Uma das alegações feitas pelas defesas gira em torno de dois dos crimes: a tentativa de abolir violentamente o Estado Democrático de Direito e o golpe de Estado, que são tratados como distintos no Código Penal. Contudo, ministros do Supremo, incluindo Luiz Fux, defendem que devem ser tratados como um só. Isso poderia resultar em uma única condenação, o que certamente alteraria a dosimetria da pena.
Dosimetria da pena e suas implicações
A discussão sobre a dosimetria da pena em caso de condenação é crucial. Segundo a legislação penal, o regime de cumprimento da detenção depende do tamanho da pena. A soma das penas máximas de todos os crimes a que o ex-presidente responde é de 43 anos de prisão. Entretanto, o cálculo não é simples. A dosimetria é feita em três fases, levando em conta a existência de antecedentes, culpabilidade e possíveis agravantes ou atenuantes da conduta dos réus.
O regime de cumprimento inicial depende da soma das penas: se a condenação for até quatro anos, o regime é aberto; de quatro a oito, o regime é semiaberto; e para penas maiores de oito anos, o regime é fechado. Uma eventual condenação que implique em pelo menos oito anos de pena levará a uma nova discussão na Corte sobre onde o ex-presidente ficará preso, especialmente considerando sua idade (70 anos) e problemas de saúde.

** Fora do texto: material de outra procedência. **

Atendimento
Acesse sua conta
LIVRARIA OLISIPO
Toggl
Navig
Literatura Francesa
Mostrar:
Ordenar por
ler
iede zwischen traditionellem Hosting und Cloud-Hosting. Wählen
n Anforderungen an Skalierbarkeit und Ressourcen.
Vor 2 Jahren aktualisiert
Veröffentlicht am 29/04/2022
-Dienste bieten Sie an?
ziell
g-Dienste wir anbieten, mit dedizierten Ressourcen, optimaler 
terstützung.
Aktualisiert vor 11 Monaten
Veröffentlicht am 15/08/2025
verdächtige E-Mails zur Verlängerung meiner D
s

Bolsonaro está em prisão domiciliar desde o início do mês, e a defesa poderá requerer que ele permaneça nessa condição em função de sua saúde. Desde 2018, quando foi vítima de uma facada, ele já se submeteu a sete intervenções cirúrgicas e tem enfrentado crises de soluço.

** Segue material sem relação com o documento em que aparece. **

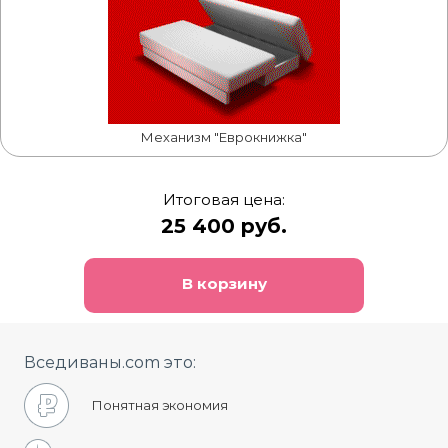
Механизм "Еврокнижка"
Итоговая цена:
25 400 руб.
В корзину
Вседиваны.com это:
Понятная экономия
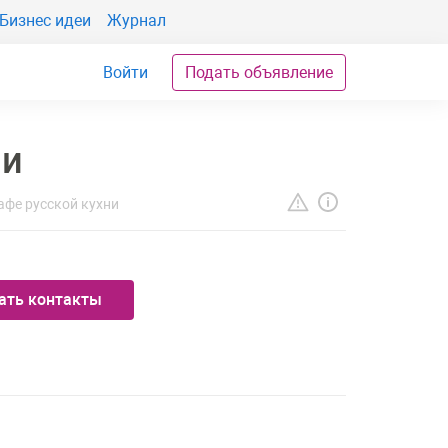
Бизнес идеи
Журнал
Войти
Подать объявление
ни
афе русской кухни
ать контакты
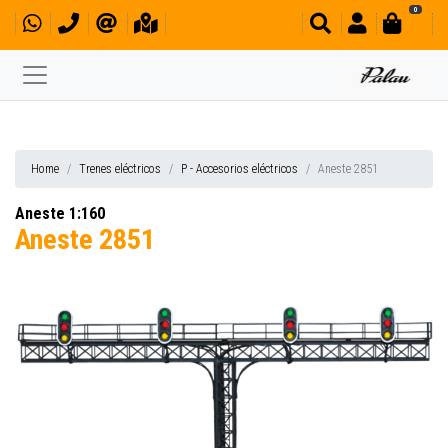
0
Home
Trenes eléctricos
P - Accesorios eléctricos
Aneste 2851
Aneste 1:160
Aneste 2851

O impacto da inelegibilidade
Além da prisão, uma eventual condenação acarretará também a inelegibilidade de Bolsonaro. Desde junho de 2023, ele já está impedido de disputar eleições devido a uma condenação por crimes durante a disputa presidencial de 2022. Juristas afirmam que uma nova pena poderia agravar essa condição. Com base na Lei da Ficha Limpa, um político condenado por órgão colegiado fica inelegível por oito anos, contados após o término do cumprimento da pena.
Portanto, a possibilidade de uma nova condenação também implica na perda de direitos políticos, afetando diretamente sua capacidade de participar ativamente da vida política brasileira. Assim, o julgamento transcende a mera questão legal e passa a ser um reflexo das práticas democráticas e da sua eficácia em garantir um Estado de direito em tempos de crise.
O desfecho deste julgamento será observado com atento interesse pela sociedade brasileira, dado o impacto que poderá ter nas futuras eleições e na direcionalidade política do país.